The Moynihan report came out decades ago and it was a controversial assessment of black families and poverty in America. Now, it's a point of contention between City Hall and One Police Plaza, with the mayor and the city's police commissioner at odds over its findings. NY1's Courtney Gross filed this report. 

It was published fifty years ago, commonly referred to as the Moynihan report—named after the man who wrote it and later became a New York Senator. 

It was as controversial then as it is now, an examination of black poverty in America—and it received a review from the city's police commissioner on on MSNBC's "Morning Joe" Monday.

"Go read that again. Talk about being prescient about what was going to happen in black society, in terms of—he was right on the money—the disintegration of family, the disintegration of values," Bratton said.

"Everyone in this room knows I have immense respect for the commissioner and we have a strong vision of what we are doing here. I happen to disagree on this matter," Mayor Bill de Blasio said.

The matter being the report's thesis—that the disintegration of a family structure was responsible for economic struggles in African-American communities. 

"That report is literally half a century old, and I think society has changed a lot. I think there are some assumptions in that report that just don't hold today," de Blasio said. "So I just think it's a report from another time."

The controversy left Bratton defending his remarks on Tuesday.

"People look at comments by myself, by public figures, through their own prism," 

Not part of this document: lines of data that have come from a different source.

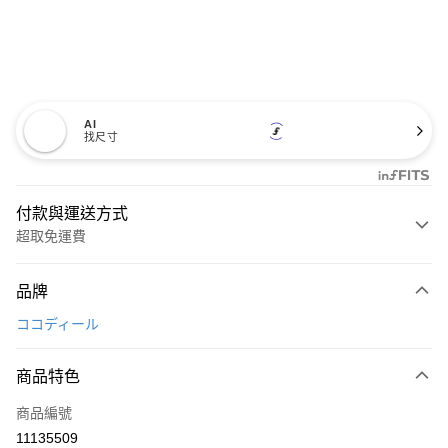
AI
找尺寸
付款與運送方式
超取免運費
付款方式
品牌
信用卡一次付款
ココディール
超商取貨付款
商品特色
LINE Pay
商品編號
Apple Pay
11135509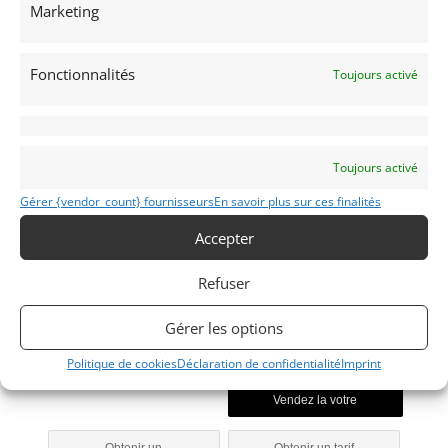
Marketing
AUTO
Voitures de collection
Youngtimers
Fonctionnalités
Allemandes
Toujours activé
Toujours activé
Gérer {vendor_count} fournisseurs
En savoir plus sur ces finalités
Z3
Accepter
2000
Refuser
Huy
Gérer les options
Modifier mon annonce
Politique de cookies
Déclaration de confidentialité
Imprint
Obtenir un
Obtenir un tarif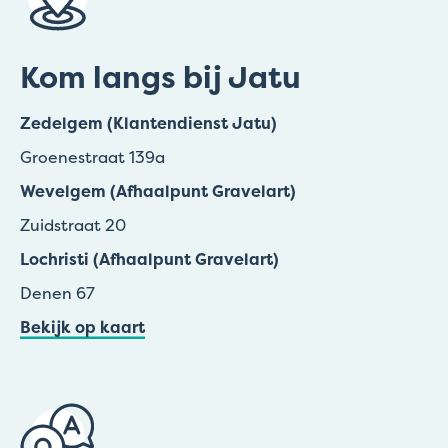
Kom langs bij Jatu
Zedelgem (Klantendienst Jatu)
Groenestraat 139a
Wevelgem (Afhaalpunt Gravelart)
Zuidstraat 20
Lochristi (Afhaalpunt Gravelart)
Denen 67
Bekijk op kaart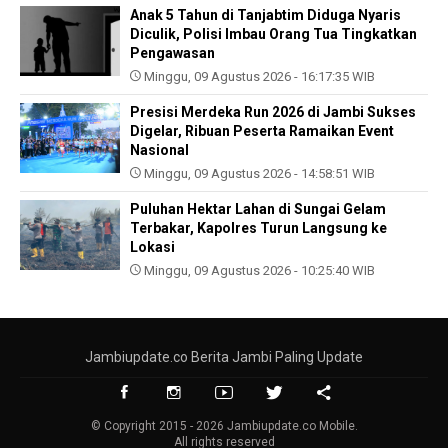
Anak 5 Tahun di Tanjabtim Diduga Nyaris
Diculik, Polisi Imbau Orang Tua Tingkatkan
Pengawasan
Minggu, 09 Agustus 2026 - 16:17:35 WIB
Presisi Merdeka Run 2026 di Jambi Sukses
Digelar, Ribuan Peserta Ramaikan Event
Nasional
Minggu, 09 Agustus 2026 - 14:58:51 WIB
Puluhan Hektar Lahan di Sungai Gelam
Terbakar, Kapolres Turun Langsung ke
Lokasi
Minggu, 09 Agustus 2026 - 10:25:40 WIB
Jambiupdate.co Berita Jambi Paling Update
© Copyright 2015 - 2026 Jambiupdate.co Mobile.
All rights reserved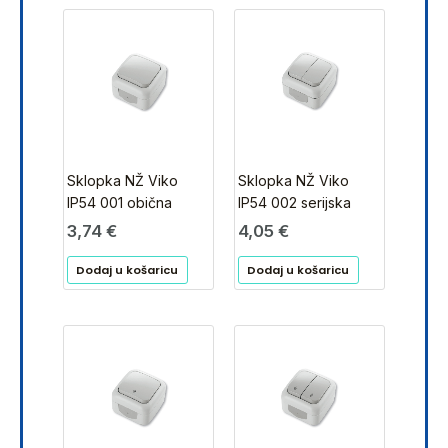
Sklopka NŽ Viko
Sklopka NŽ Viko
IP54 001 obična
IP54 002 serijska
3,74
€
4,05
€
Dodaj u košaricu
Dodaj u košaricu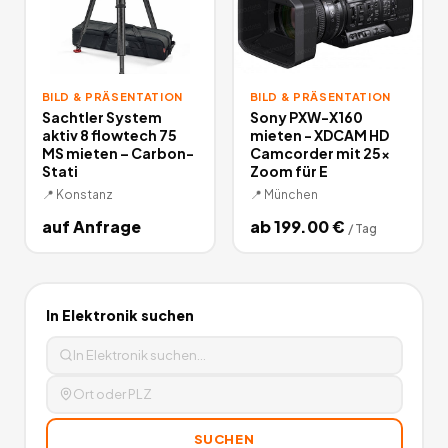
BILD & PRÄSENTATION
BILD & PRÄSENTATION
Sachtler System
Sony PXW-X160
aktiv 8 flowtech 75
mieten - XDCAM HD
MS mieten – Carbon-
Camcorder mit 25x
Stati
Zoom für E
📍
Konstanz
📍
München
auf Anfrage
ab
199.00
€
/
Tag
In
Elektronik
suchen
SUCHEN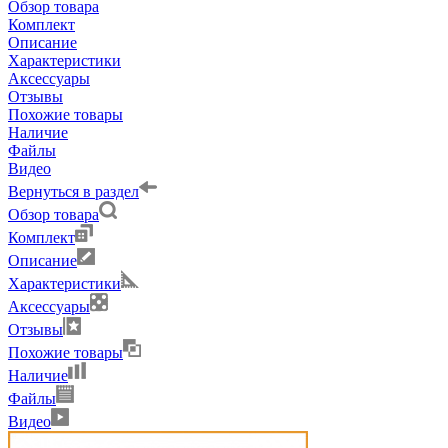
Обзор товара
Комплект
Описание
Характеристики
Аксессуары
Отзывы
Похожие товары
Наличие
Файлы
Видео
Вернуться в раздел
Обзор товара
Комплект
Описание
Характеристики
Аксессуары
Отзывы
Похожие товары
Наличие
Файлы
Видео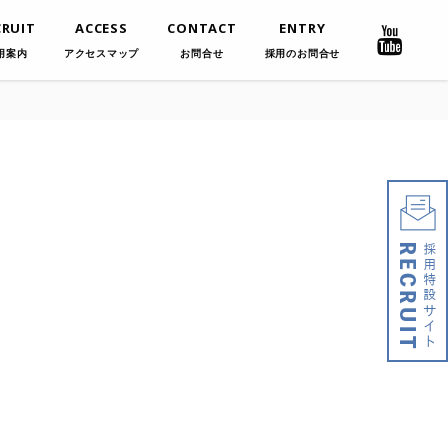
CRUIT
ACCESS
CONTACT
ENTRY
用案内
アクセスマップ
お問合せ
採用のお問合せ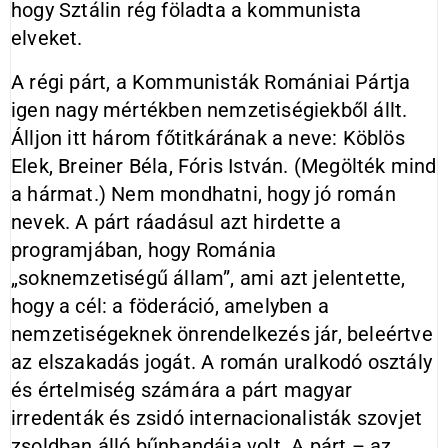
hogy Sztálin rég föladta a kommunista
elveket.
A régi párt, a Kommunisták Romániai Pártja
igen nagy mértékben nemzetiségiekből állt.
Álljon itt három főtitkárának a neve: Köblös
Elek, Brei­ner Béla, Fóris István. (Megölték mind
a hármat.) Nem mondhatni, hogy jó román
nevek. A párt ráadásul azt hirdette a
programjában, hogy Románia
„soknemzetiségű állam”, ami azt jelentette,
hogy a cél: a föderáció, amelyben a
nemzetiségeknek önrendelkezés jár, beleértve
az elszakadás jogát. A román uralkodó osztály
és értelmiség számára a párt magyar
irredenták és zsidó internacionalisták szovjet
zsoldban álló bűnbandája volt. A párt – az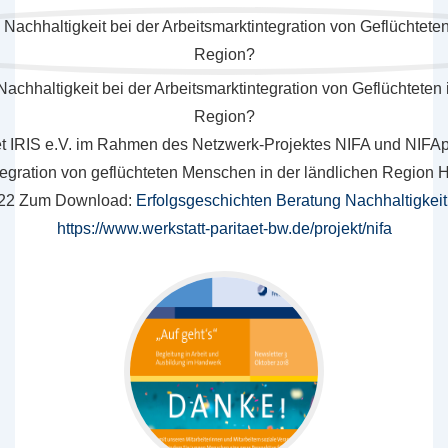
achhaltigkeit bei der Arbeitsmarktintegration von Geflüchteten 
Region?
et IRIS e.V. im Rahmen des Netzwerk-Projektes NIFA und NIFAp
tegration von geflüchteten Menschen in der ländlichen Region 
2022 Zum Download:
Erfolgsgeschichten Beratung Nachhaltigkeit
https://www.werkstatt-paritaet-bw.de/projekt/nifa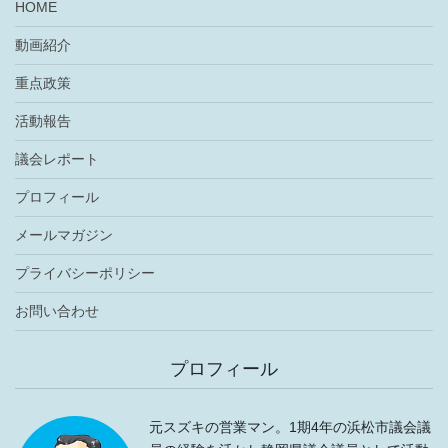
HOME
動画紹介
重点政策
活動報告
議会レポート
プロフィール
メールマガジン
プライバシーポリシー
お問い合わせ
プロフィール
元スズキの営業マン。1期4年の浜松市議会議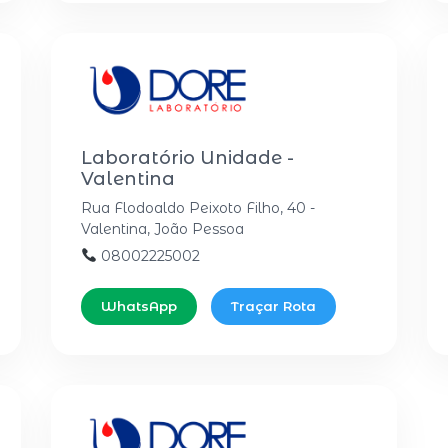
Laboratório Unidade -
Valentina
Rua Flodoaldo Peixoto Filho, 40 -
Valentina, João Pessoa
08002225002
WhatsApp
Traçar Rota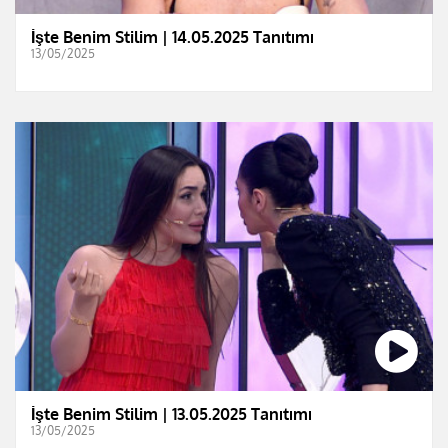
İşte Benim Stilim | 14.05.2025 Tanıtımı
13/05/2025
İşte Benim Stilim | 13.05.2025 Tanıtımı
13/05/2025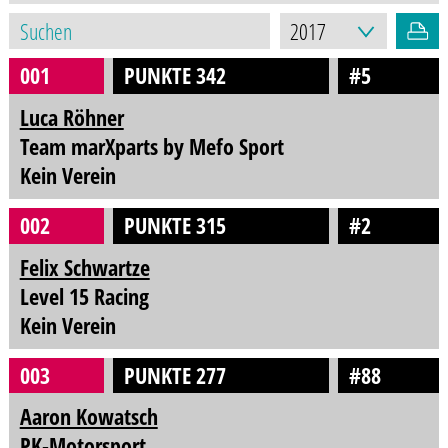
001
PUNKTE 342
#5
Luca Röhner
Team marXparts by Mefo Sport
Kein Verein
002
PUNKTE 315
#2
Felix Schwartze
Level 15 Racing
Kein Verein
003
PUNKTE 277
#88
Aaron Kowatsch
PK-Motorsport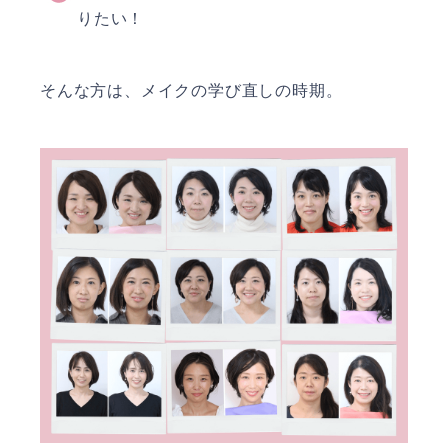
りたい！
そんな方は、メイクの学び直しの時期。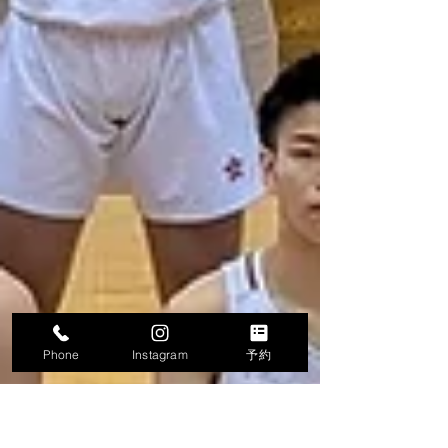
Phone
Instagram
予約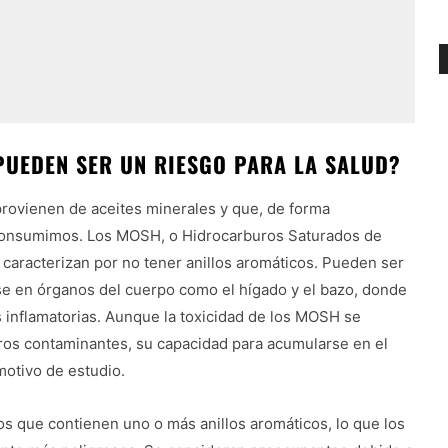
PUEDEN SER UN RIESGO PARA LA SALUD?
ovienen de aceites minerales y que, de forma
e consumimos. Los MOSH, o Hidrocarburos Saturados de
 caracterizan por no tener anillos aromáticos. Pueden ser
rse en órganos del cuerpo como el hígado y el bazo, donde
inflamatorias. Aunque la toxicidad de los MOSH se
ros contaminantes, su capacidad para acumularse en el
motivo de estudio.
s que contienen uno o más anillos aromáticos, lo que los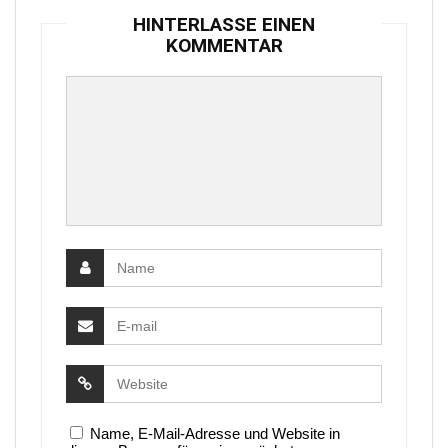
HINTERLASSE EINEN
KOMMENTAR
Name, E-Mail-Adresse und Website in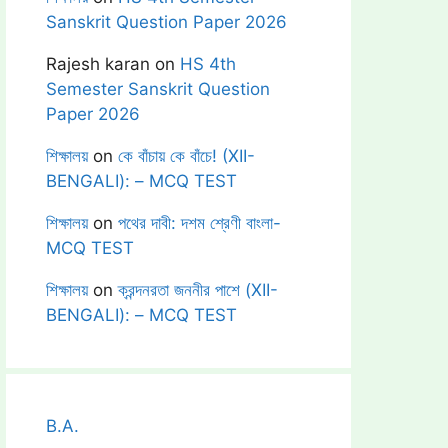
Sanskrit Question Paper 2026
Rajesh karan
on
HS 4th
Semester Sanskrit Question
Paper 2026
শিক্ষালয়
on
কে বাঁচায় কে বাঁচে! (XII-
BENGALI): – MCQ TEST
শিক্ষালয়
on
পথের দাবী: দশম শ্রেণী বাংলা-
MCQ TEST
শিক্ষালয়
on
ক্রন্দনরতা জননীর পাশে (XII-
BENGALI): – MCQ TEST
B.A.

"My takeaway, my prism, if you will, on the Moynihan report, was he was saying to the United State of America—we have damaged this community to an extraordinary degree and as a country we have to come together to work with them to ensure that they get all the benefits of American society of American government, all that they are entitled to that has been denied to them for 350 years," Bratton said.

The entire exchange may overshadow what Bratton was trying to talk about—that the city has had the safest summer on record. 

On Tuesday, top brass explained murders were down almost 15 percent this summer, while shootings dipped nearly 12 percent compared to the same period last year. 

Either way, it seemed like it was this clarification Bratton was thankful for.

"Thanks for asking that question because there are those that are going to be trying to... 'Bratton is a racist.' It just reflects an insensitivity. I am sorry. I am very sensitive to this issue," he said.